The Benedict Option: A Strategy for Christians in a Post-Christian Nation, by Rod Dreher, 2017, New York, Sentinel.*
Jeremiads against the corrupt culture of the surrounding world are nothing new in Christianity. The looming collapse of the social order has been forecast time and again, with a standard of accuracy that would turn meteorologists into clairvoyants. Why, then, consider the subject again? What value could there possibly be in stirring up despair and provoking jeers from those outside the faith?
For one thing, the Jeremiad has fallen out of favor, within the church as much as without. We in the West don’t see the problem. Rather than wringing our hands waiting for the apocalypse, we are often twiddling our thumbs and trying to get the most out of our comfortable lives here and now. In this sense, Rod Dreher’s The Benedict Option is not a Jeremiad at all, but more akin to the work of another prophet: “A voice of one calling: ‘In the wilderness prepare the way for the LORD….‘” (Isa. 40:3).
There is a plenty in the book that weeps for the state of our culture, but Dreher focuses his criticisms and prescriptions on the Western church—namely our unwillingness to see how the ground beneath our feet has shifted. The time has come, he argues, to look around, make a strategic retreat from the familiar battlefields of the culture war, and shore up our homes, churches, and institutions against the quicksand of what he calls “liquid modernity.” We can no longer “fight the last war,” attempting to persuade non-Christians through politics and preaching to return with us to the (largely fictitious) halcyon good old days. The majority has turned against the teachings of Scripture, and we must instead build a case for the truth and goodness of Christ and His church, as well as the structures and commitment to live that out.
Dreher’s approach here is neither new nor untried, and he engages in the text with several contemporary authors (Russell Moore, Yuval Levin, James K. A. Smith, and others) sounding similar themes. He has several advantages in this space, though. As a journalist rather than a professional theologian, he has taken the time to observe culture from a more critical remove, seeing the flood rising across denominational and regional lines, and finding stories of silver linings in unlikely places. As an Eastern Orthodox Christian, he has been steeped neither in the culture of hyper-spiritual gnosticism that so often has infected fundamentalists nor the individualism and over-emphasis on relevance that has often hollowed out the mainstream American evangelical worldview. As somewhat of a political “crank”, broadly conservative but standing outside of either major party, his ideas push well past political solutions to the problems he identifies. His even-handed, ecumenical tone acknowledges the divides between the various constituencies he addresses while calling attention to the divide that runs through each of them: their relative unwillingness to acknowledge the dissolution of the faith taking place under their collective noses.
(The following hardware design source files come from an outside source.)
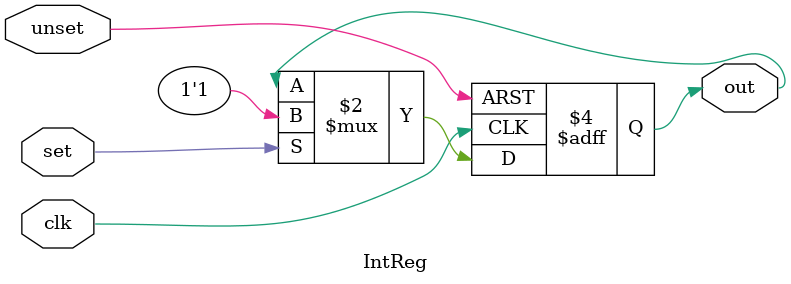
<source format=sv>
module IntReg
(
    input  logic clk,
    input  logic set,
    input  logic unset,
    output logic out
);

always_ff @(posedge clk or posedge unset) begin
    if (unset) begin
        out <= '0;
    end
    else if (set) begin
        out <= '1;
    end
end

endmodule
</source>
Because Dreher has been talking about these themes in public (largely through his blog at The American Conservative) for many years, The Benedict Option as a book is a chance for him to clarify (and answer critics) of the Benedict Option as a concept. It is rare for a work to come to an audience who have so many settled opinions on it (see here and here for a couple of recent examples), and Dreher’s good-faith effort to make his case here has been broadly successful. In just 244 pages, Rod manages to distill a decade of blog posts, seminars, and conversations into an adroit summation that covers vast ground with earnest clarity while avoiding undue simplification.